Treatment of Omenn syndrome using multiple immunosuppressive strategies: a case series

Abstract

Introduction: Omenn syndrome represents a therapeutic challenge as a state of florid immune dysregulation born out of autoreactive oligoclonal T cells due to hypomorphic variants in genes associated with severe combined immunodeficiency (SCID).Aims: To describe the therapeutic strategies used in the care of three patients with Omenn syndrome from 2013 to 2022. All had negative maternal engraftment studies and received immunosuppression to control autoreactive T cells. All patients ultimately received myeloablative conditioning with anti-thymocyte globulin (ATG), busulfan, and fludarabine for transplant.
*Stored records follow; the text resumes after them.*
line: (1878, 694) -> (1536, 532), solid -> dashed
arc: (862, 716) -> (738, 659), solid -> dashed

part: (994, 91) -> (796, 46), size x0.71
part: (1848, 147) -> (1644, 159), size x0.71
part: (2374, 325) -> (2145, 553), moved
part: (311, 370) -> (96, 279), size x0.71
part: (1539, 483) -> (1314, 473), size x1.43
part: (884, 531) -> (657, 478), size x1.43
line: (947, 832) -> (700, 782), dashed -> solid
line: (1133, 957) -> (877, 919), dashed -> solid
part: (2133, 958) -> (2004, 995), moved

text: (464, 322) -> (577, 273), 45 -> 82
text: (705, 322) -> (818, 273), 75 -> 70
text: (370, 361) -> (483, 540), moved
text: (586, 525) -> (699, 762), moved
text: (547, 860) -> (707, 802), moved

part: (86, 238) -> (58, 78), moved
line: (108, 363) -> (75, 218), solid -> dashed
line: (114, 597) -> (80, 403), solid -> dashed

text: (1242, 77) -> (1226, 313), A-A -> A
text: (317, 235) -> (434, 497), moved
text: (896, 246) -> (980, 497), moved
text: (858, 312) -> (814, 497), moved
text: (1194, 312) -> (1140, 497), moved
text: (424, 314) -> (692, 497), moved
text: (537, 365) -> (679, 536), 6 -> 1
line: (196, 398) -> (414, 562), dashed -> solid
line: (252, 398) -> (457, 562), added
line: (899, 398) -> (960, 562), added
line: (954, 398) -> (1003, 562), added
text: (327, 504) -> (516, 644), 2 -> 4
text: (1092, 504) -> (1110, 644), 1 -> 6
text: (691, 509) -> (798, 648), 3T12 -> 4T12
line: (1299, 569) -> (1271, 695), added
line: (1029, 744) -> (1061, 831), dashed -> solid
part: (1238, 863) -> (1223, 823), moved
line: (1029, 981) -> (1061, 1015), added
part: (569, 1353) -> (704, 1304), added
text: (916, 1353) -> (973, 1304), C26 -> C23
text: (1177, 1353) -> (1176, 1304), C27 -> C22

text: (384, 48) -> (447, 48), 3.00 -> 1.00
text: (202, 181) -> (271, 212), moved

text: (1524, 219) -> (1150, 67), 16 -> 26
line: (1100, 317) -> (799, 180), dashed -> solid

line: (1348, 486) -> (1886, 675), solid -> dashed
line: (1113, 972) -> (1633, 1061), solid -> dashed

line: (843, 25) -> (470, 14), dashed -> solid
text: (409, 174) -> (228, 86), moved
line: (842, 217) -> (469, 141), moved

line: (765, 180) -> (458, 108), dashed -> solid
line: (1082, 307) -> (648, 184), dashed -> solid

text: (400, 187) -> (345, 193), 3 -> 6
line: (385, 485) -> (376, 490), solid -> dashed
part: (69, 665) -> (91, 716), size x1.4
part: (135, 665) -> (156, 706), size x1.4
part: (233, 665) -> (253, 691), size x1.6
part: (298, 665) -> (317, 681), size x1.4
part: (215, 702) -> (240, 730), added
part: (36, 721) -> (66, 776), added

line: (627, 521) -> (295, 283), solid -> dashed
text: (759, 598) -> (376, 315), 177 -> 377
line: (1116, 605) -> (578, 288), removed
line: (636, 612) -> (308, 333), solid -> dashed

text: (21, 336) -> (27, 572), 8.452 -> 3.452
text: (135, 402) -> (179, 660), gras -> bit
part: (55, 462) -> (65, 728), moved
All patients are currently alive and well.Case 1: 2-month-old female with adenosine deaminase (ADA)-deficient SCID on pegylated ADA replacement developed respiratory distress, rash, and diarrhea in the setting of rising CD3+/CD4+/CD45RO+ cell count. Treated with high-dose systemic steroids. Due to continued CD3+ increase, systemic tacrolimus was added. She clinically improved and underwent matched unrelated donor cord blood transplant at 5 months of age.Case 2: A male with RAG1-SCID developed generalized erythroderma and rapidly rising CD3+/CD4+/CD45RO+ cell and absolute eosinophil counts soon after birth. Systemic steroids were given with clinical improvement. With taper of steroid, ATG 1 mg/kg was given. Initially, the absolute lymphocyte count (ALC) improved; however, within 5 days, his rash worsened and ALC rose. This necessitated re-initiation of high-dose steroids and addition of tacrolimus until matched related donor bone marrow transplant (MRD BMT) at 2 months old.Case 3: 9-day-old male with RAG1-SCID developed diffuse maculopapular rash, lymphadenopathy, and elevated memory T cells and eosinophils. Initiated high-dose systemic steroids and cyclosporine A (CSA) with quick clinical improvement. CSA discontinued due to toxicity and rising ALC and eosinophils. Given ATG 3 mg/kg/dose for 4 doses over 2 weeks with pattern of quick drop then rapid rise in ALC. Treated with steroids and tacrolimus until MRD BMT at 2 months old. ConclusionsWe describe consistent disease control with immunosuppression by systemic steroids and tacrolimus prior to transplant and suggest ATG as a potential adjunctive consideration in poorly-controlled disease. A growing body of knowledge and experience in optimal Omenn syndrome treatment strategies is imperative to improving outcomes.